## Liste des tâches
1. Recopiez s'il vous plaît le passage de l'extrait du document qui commence par "Les emplois familiaux" et se poursuit jusqu'à "un mandat !".
2. D'après l'extrait du document, quel était le montant de l'enveloppe forfaitaire mensuelle attribuée au titre de l'indemnité représentative de frais de mandat ?
3. Selon l'extrait du document, pourquoi l'interdiction des emplois familiaux entraînera-t-elle davantage de contrôles ?

____ Extrait du document

Encore une loi inutile...

Au terme d’un marathon de plus de cinquante heures, ponctué par la discussion de quelques 800 amendements, l’Assemblée Nationale a finalement accouché du projet de loi ordinaire visant à restaurer «la confiance dans la vie politique
Adopté à une très large majorité, il ouvre selon toute probabilité la voie à une usine à gaz législative vérifiant une nouvelle fois l’adage de Montesquieu selon lequel “les lois inutiles affaiblissent les lois nécessaires”.
Pour moraliser la sphère politique, il faudrait sans doute autre chose que cet assommoir bien intentionné dont la mise en oeuvre risque d'entraîner un nouveau déluge de paperasserie, de contrôles et de bureaucratie.

Ainsi la suppression proposée de “l’indemnité représentative de frais de mandat”, qui était fondée sur l'attribution d'une enveloppe forfaitaire mensuelle d’un peu plus de 5000 euros, va se traduire par l’obligation de déclarer toute dépense par une note de frais dont la légitimité sera jugée par on ne sait trop qui et on ne sait jusqu’à quel montant… Bonjour la simplification !
Les emplois familiaux seront interdits, ce qui suppose là aussi des contrôles pointilleux de tous les recrutements, et pour chacun, l’analyse méticuleuse du degré de parenté avec l’élu. Vaste fumisterie, qui ne manque pas de sel au moment même où le président de la république est en train d’aménager un statut privilégié pour son épouse !
Afin de lutter contre le lobbying, “un registre des déports” sera institué pour lister les conflits d’intérêts que chaque élu devra déclarer à chaque fois que cela serait susceptible d’entacher la légitimité de son vote. Encore un flicage en perspective du moindre fait ou geste et des polémiques à n’en plus finir…
Dans le même ordre d’idée, on imagine le travail de détective des fonctionnaires chargés de faire respecter l’interdiction pour un élu d’être partie prenante d’une société de conseil pendant ou moins d’un an avant un mandat !

________
____ Données fournies

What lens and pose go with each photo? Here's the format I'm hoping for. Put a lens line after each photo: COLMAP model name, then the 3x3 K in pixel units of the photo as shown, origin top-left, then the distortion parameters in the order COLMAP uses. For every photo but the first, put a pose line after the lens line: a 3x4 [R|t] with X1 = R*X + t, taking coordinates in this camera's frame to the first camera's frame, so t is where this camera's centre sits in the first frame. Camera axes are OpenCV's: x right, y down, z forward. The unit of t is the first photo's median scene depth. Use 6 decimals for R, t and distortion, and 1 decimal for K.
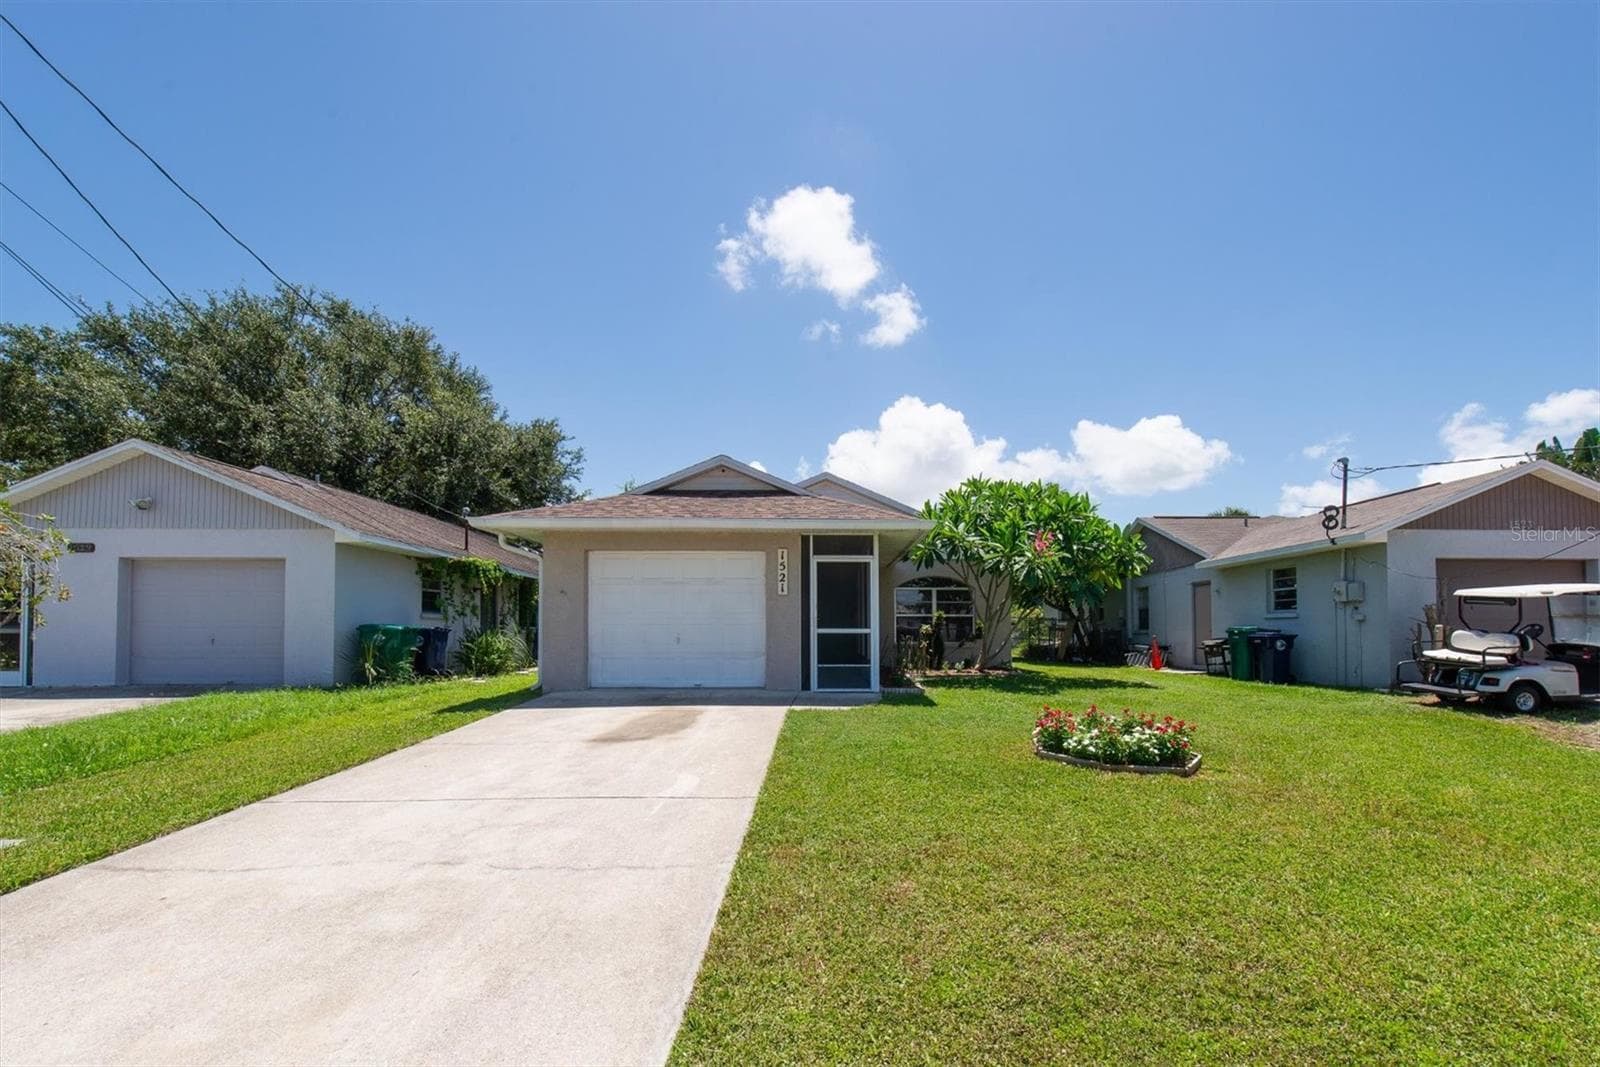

________

## Réponses
1.
Les emplois familiaux seront interdits, ce qui suppose là aussi des contrôles pointilleux de tous les recrutements, et pour chacun, l’analyse méticuleuse du degré de parenté avec l’élu. Vaste fumisterie, qui ne manque pas de sel au moment même où le président de la république est en train d’aménager un statut privilégié pour son épouse !
Afin de lutter contre le lobbying, “un registre des déports” sera institué pour lister les conflits d’intérêts que chaque élu devra déclarer à chaque fois que cela serait susceptible d’entacher la légitimité de son vote. Encore un flicage en perspective du moindre fait ou geste et des polémiques à n’en plus finir…
Dans le même ordre d’idée, on imagine le travail de détective des fonctionnaires chargés de faire respecter l’interdiction pour un élu d’être partie prenante d’une société de conseil pendant ou moins d’un an avant un mandat !

2. Un peu plus de 5000 euros par mois.

3. Elle suppose des contrôles pointilleux de tous les recrutements. Pour chacun d'eux, il faudra aussi analyser méticuleusement le degré de parenté avec l'élu.